Сзади его окликнули с гортанным степным акцентом. Итильдин повернулся и увидел молодого воина эссанти, который пялился на него с блудливой ухмылкой. Тот опять что-то сказал, вроде бы: «Развлечемся?» – и потянулся руками к эльфу. Он попятился, холодно глядя на воина, повернулся, чтобы уйти, и в этот момент жадная рука погладила его по заду. А в следующий момент Итильдин нанес варвару короткий удар в челюсть. Тот успел увернуться, так что кулак эльфа пришелся по касательной. Улыбка эссанти стала шире, глаза азартно заблестели, он кинулся на эльфа, подставил ему подножку, и оба полетели на землю. Хоть Итильдин не очень был искушен в рукопашном бое, он убедился, что ничуть не уступает эссанти по силе и ловкости. Того, впрочем, явно интересовала не драка, а кое-что другое, и он не упускал случая потискать эльфа и даже попытался его поцеловать. Не обращая внимания на заигрывания, Итильдин вывернул воину руку и отшвырнул его от себя. Со всех сторон раздались одобрительные возгласы – за несколько минут кругом собралась толпа зрителей. Упавший воин не спешил подняться. Наоборот, он развалился на земле, глядя на эльфа все так же блудливо, и бесстыдно развел колени.
Голос Кинтаро раздался прямо над его ухом, и эльф дернулся от неожиданности.

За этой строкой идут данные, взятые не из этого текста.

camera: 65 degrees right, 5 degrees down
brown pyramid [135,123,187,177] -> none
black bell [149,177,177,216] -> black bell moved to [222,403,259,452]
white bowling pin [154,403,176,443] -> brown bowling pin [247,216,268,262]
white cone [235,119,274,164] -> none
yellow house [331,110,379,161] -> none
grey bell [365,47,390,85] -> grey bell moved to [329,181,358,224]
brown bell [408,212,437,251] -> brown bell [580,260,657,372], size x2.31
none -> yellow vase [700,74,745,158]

– Хочешь его, куколка? Он не против под тебя лечь.
– Нет, – сказал Итильдин, тяжело дыша, и с усилием отвел глаза от своего противника.
– Пошли, умоешься, а то рыжий испугается.

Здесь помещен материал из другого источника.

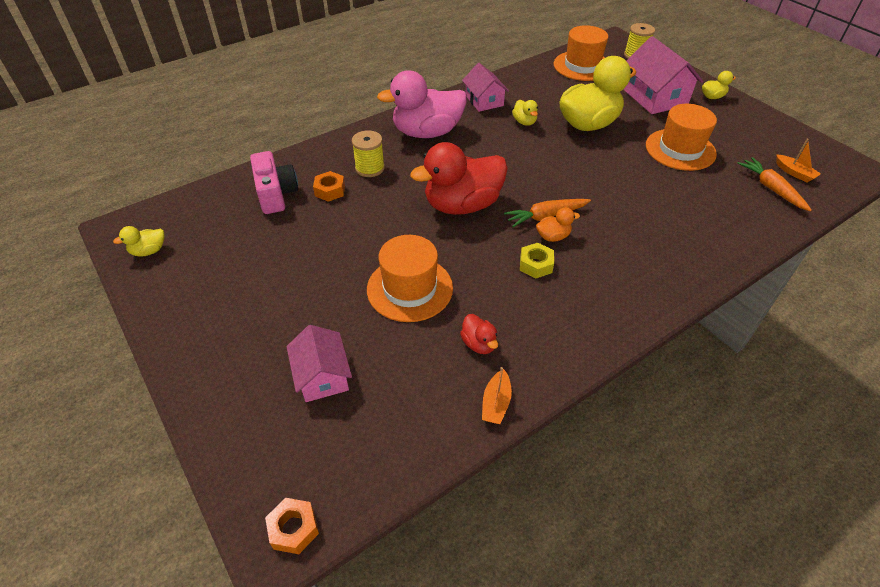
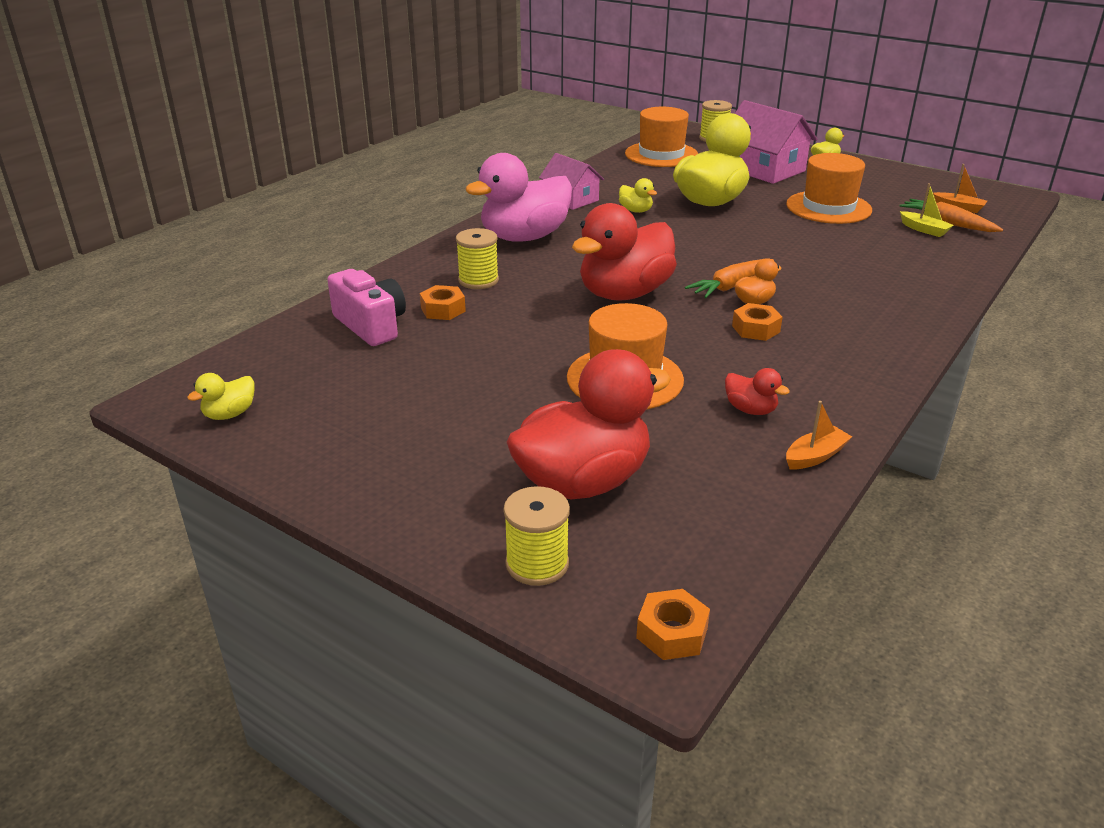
camera: 20 degrees left, 15 degrees down
pink house [286,325,352,402] -> red duck [507,349,671,499]
orange boat [482,367,512,424] -> orange boat turned 120 degrees counterclockwise [786,401,852,469]
yellow nut [520,243,554,278] -> orange nut [732,303,782,341]
none -> yellow spool [503,486,570,586]
none -> yellow boat [900,183,954,237]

Только сейчас Итильдин почувствовал, что из уголка его рта на подбородок стекает тонкая струйка крови.
Эльф молча шел вслед за вождем, опустив глаза. Он решительно не понимал, зачем он так опрометчиво ввязался в драку, ведь было очевидно, что воин ничем ему не угрожал. И разве он, бывший раб, подстилка, мог чувствовать себя оскорбленным, если ему предложили заняться сексом? Может быть, этот воин уже спал с ним. Эльф, конечно, помнил всех, кто с ним был, но они просто сливались в памяти – настолько были похожи их лица, запахи, сексуальные привычки.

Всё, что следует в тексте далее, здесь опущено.